→ **WHAT TO PRODUCE**
The output must reproduce each line of the data word for word.

────────────────────

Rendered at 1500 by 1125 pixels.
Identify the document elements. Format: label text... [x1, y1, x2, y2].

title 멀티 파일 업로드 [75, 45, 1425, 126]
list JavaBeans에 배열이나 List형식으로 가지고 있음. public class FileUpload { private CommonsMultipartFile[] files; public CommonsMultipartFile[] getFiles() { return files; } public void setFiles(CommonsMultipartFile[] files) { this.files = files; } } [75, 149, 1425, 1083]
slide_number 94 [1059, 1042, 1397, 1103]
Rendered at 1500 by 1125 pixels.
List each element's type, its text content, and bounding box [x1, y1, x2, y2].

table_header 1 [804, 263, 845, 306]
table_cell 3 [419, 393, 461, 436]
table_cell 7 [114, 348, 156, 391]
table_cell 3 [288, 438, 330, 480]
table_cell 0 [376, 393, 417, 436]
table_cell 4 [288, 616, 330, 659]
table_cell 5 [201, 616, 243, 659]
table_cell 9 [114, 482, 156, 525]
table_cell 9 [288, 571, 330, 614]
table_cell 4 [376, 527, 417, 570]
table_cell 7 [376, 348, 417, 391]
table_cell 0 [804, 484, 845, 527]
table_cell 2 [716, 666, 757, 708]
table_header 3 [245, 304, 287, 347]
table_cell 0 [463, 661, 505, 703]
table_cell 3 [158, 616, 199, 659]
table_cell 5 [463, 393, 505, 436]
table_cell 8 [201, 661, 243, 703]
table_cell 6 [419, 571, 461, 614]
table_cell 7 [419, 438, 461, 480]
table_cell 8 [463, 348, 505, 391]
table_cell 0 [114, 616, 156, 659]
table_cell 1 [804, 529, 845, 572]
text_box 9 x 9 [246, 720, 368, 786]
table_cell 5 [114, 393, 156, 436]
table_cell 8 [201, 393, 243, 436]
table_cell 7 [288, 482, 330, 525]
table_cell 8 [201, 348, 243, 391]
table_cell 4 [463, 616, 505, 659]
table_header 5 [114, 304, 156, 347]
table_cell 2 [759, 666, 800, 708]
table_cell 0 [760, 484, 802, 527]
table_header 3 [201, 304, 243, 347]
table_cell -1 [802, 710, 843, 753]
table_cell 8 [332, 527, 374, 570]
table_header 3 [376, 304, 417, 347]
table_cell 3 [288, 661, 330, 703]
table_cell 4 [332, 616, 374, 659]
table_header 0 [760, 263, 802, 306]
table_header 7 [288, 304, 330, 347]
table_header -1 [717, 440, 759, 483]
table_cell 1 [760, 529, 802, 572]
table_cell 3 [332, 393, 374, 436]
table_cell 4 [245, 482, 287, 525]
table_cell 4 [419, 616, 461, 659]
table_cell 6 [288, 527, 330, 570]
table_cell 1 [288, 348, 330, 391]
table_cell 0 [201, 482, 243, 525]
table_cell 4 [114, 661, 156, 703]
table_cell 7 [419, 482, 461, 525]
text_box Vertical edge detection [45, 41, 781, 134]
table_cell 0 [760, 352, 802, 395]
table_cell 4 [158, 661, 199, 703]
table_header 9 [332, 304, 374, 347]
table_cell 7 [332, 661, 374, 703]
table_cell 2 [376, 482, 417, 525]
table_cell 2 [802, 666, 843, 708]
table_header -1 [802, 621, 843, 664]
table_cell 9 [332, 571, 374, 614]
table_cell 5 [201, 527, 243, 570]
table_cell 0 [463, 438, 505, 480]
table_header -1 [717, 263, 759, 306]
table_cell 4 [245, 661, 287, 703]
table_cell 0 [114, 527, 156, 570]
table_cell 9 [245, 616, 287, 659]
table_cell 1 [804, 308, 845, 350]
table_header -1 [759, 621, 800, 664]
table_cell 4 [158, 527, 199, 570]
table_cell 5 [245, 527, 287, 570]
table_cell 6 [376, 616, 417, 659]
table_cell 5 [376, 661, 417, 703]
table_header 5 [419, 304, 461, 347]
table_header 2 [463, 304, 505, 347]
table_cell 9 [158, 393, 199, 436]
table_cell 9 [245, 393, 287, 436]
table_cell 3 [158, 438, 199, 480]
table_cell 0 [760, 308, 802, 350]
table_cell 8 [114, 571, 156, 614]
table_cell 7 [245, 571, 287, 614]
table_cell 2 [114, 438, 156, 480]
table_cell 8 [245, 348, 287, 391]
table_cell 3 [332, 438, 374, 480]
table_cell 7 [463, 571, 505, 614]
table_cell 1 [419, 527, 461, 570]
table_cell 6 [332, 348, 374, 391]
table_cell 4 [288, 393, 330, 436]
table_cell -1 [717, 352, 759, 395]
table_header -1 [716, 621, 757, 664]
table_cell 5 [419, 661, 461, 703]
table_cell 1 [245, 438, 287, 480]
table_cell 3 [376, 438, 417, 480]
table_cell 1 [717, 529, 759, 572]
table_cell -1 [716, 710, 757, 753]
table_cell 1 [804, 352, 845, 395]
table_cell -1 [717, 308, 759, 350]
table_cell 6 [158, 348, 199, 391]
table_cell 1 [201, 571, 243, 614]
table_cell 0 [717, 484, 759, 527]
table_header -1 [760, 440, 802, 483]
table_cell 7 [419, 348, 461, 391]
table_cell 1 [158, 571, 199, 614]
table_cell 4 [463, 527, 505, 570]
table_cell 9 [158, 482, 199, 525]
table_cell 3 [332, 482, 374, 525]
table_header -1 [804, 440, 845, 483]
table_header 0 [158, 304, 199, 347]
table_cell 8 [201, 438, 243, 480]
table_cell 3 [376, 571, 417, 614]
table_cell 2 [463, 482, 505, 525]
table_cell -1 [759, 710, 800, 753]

────────────────────

→ **ANSWER TO THIS PROBLEM**
Rendered at 1500 by 1125 pixels.
Identify the document elements. Format: label text... [x1, y1, x2, y2].

title 멀티 파일 업로드 [75, 45, 1425, 126]
list JavaBeans에 배열이나 List형식으로 가지고 있음. public class FileUpload { private CommonsMultipartFile[] files; public CommonsMultipartFile[] getFiles() { return files; } public void setFiles(CommonsMultipartFile[] files) { this.files = files; } } [75, 149, 1425, 1083]
slide_number 94 [1059, 1042, 1397, 1103]
Rendered at 1500 by 1125 pixels.
List each element's type, its text content, and bounding box [x1, y1, x2, y2].

table_header 1 [804, 263, 845, 306]
table_cell 3 [419, 393, 461, 436]
table_cell 7 [114, 348, 156, 391]
table_cell 3 [288, 438, 330, 480]
table_cell 0 [376, 393, 417, 436]
table_cell 4 [288, 616, 330, 659]
table_cell 5 [201, 616, 243, 659]
table_cell 9 [114, 482, 156, 525]
table_cell 9 [288, 571, 330, 614]
table_cell 4 [376, 527, 417, 570]
table_cell 7 [376, 348, 417, 391]
table_cell 0 [804, 484, 845, 527]
table_cell 2 [716, 666, 757, 708]
table_header 3 [245, 304, 287, 347]
table_cell 0 [463, 661, 505, 703]
table_cell 3 [158, 616, 199, 659]
table_cell 5 [463, 393, 505, 436]
table_cell 8 [201, 661, 243, 703]
table_cell 6 [419, 571, 461, 614]
table_cell 7 [419, 438, 461, 480]
table_cell 8 [463, 348, 505, 391]
table_cell 0 [114, 616, 156, 659]
table_cell 1 [804, 529, 845, 572]
text_box 9 x 9 [246, 720, 368, 786]
table_cell 5 [114, 393, 156, 436]
table_cell 8 [201, 393, 243, 436]
table_cell 7 [288, 482, 330, 525]
table_cell 8 [201, 348, 243, 391]
table_cell 4 [463, 616, 505, 659]
table_header 5 [114, 304, 156, 347]
table_cell 2 [759, 666, 800, 708]
table_cell 0 [760, 484, 802, 527]
table_header 3 [201, 304, 243, 347]
table_cell -1 [802, 710, 843, 753]
table_cell 8 [332, 527, 374, 570]
table_header 3 [376, 304, 417, 347]
table_cell 3 [288, 661, 330, 703]
table_cell 4 [332, 616, 374, 659]
table_header 0 [760, 263, 802, 306]
table_header 7 [288, 304, 330, 347]
table_header -1 [717, 440, 759, 483]
table_cell 1 [760, 529, 802, 572]
table_cell 3 [332, 393, 374, 436]
table_cell 4 [245, 482, 287, 525]
table_cell 4 [419, 616, 461, 659]
table_cell 6 [288, 527, 330, 570]
table_cell 1 [288, 348, 330, 391]
table_cell 0 [201, 482, 243, 525]
table_cell 4 [114, 661, 156, 703]
table_cell 7 [419, 482, 461, 525]
text_box Vertical edge detection [45, 41, 781, 134]
table_cell 0 [760, 352, 802, 395]
table_cell 4 [158, 661, 199, 703]
table_header 9 [332, 304, 374, 347]
table_cell 7 [332, 661, 374, 703]
table_cell 2 [376, 482, 417, 525]
table_cell 2 [802, 666, 843, 708]
table_header -1 [802, 621, 843, 664]
table_cell 9 [332, 571, 374, 614]
table_cell 5 [201, 527, 243, 570]
table_cell 0 [463, 438, 505, 480]
table_header -1 [717, 263, 759, 306]
table_cell 4 [245, 661, 287, 703]
table_cell 0 [114, 527, 156, 570]
table_cell 9 [245, 616, 287, 659]
table_cell 1 [804, 308, 845, 350]
table_header -1 [759, 621, 800, 664]
table_cell 4 [158, 527, 199, 570]
table_cell 5 [245, 527, 287, 570]
table_cell 6 [376, 616, 417, 659]
table_cell 5 [376, 661, 417, 703]
table_header 5 [419, 304, 461, 347]
table_header 2 [463, 304, 505, 347]
table_cell 9 [158, 393, 199, 436]
table_cell 9 [245, 393, 287, 436]
table_cell 3 [158, 438, 199, 480]
table_cell 0 [760, 308, 802, 350]
table_cell 8 [114, 571, 156, 614]
table_cell 7 [245, 571, 287, 614]
table_cell 2 [114, 438, 156, 480]
table_cell 8 [245, 348, 287, 391]
table_cell 3 [332, 438, 374, 480]
table_cell 7 [463, 571, 505, 614]
table_cell 1 [419, 527, 461, 570]
table_cell 6 [332, 348, 374, 391]
table_cell 4 [288, 393, 330, 436]
table_cell -1 [717, 352, 759, 395]
table_header -1 [716, 621, 757, 664]
table_cell 5 [419, 661, 461, 703]
table_cell 1 [245, 438, 287, 480]
table_cell 3 [376, 438, 417, 480]
table_cell 1 [717, 529, 759, 572]
table_cell -1 [716, 710, 757, 753]
table_cell 1 [804, 352, 845, 395]
table_cell -1 [717, 308, 759, 350]
table_cell 6 [158, 348, 199, 391]
table_cell 1 [201, 571, 243, 614]
table_cell 0 [717, 484, 759, 527]
table_header -1 [760, 440, 802, 483]
table_cell 7 [419, 348, 461, 391]
table_cell 1 [158, 571, 199, 614]
table_cell 4 [463, 527, 505, 570]
table_cell 9 [158, 482, 199, 525]
table_cell 3 [332, 482, 374, 525]
table_header -1 [804, 440, 845, 483]
table_header 0 [158, 304, 199, 347]
table_cell 8 [201, 438, 243, 480]
table_cell 3 [376, 571, 417, 614]
table_cell 2 [463, 482, 505, 525]
table_cell -1 [759, 710, 800, 753]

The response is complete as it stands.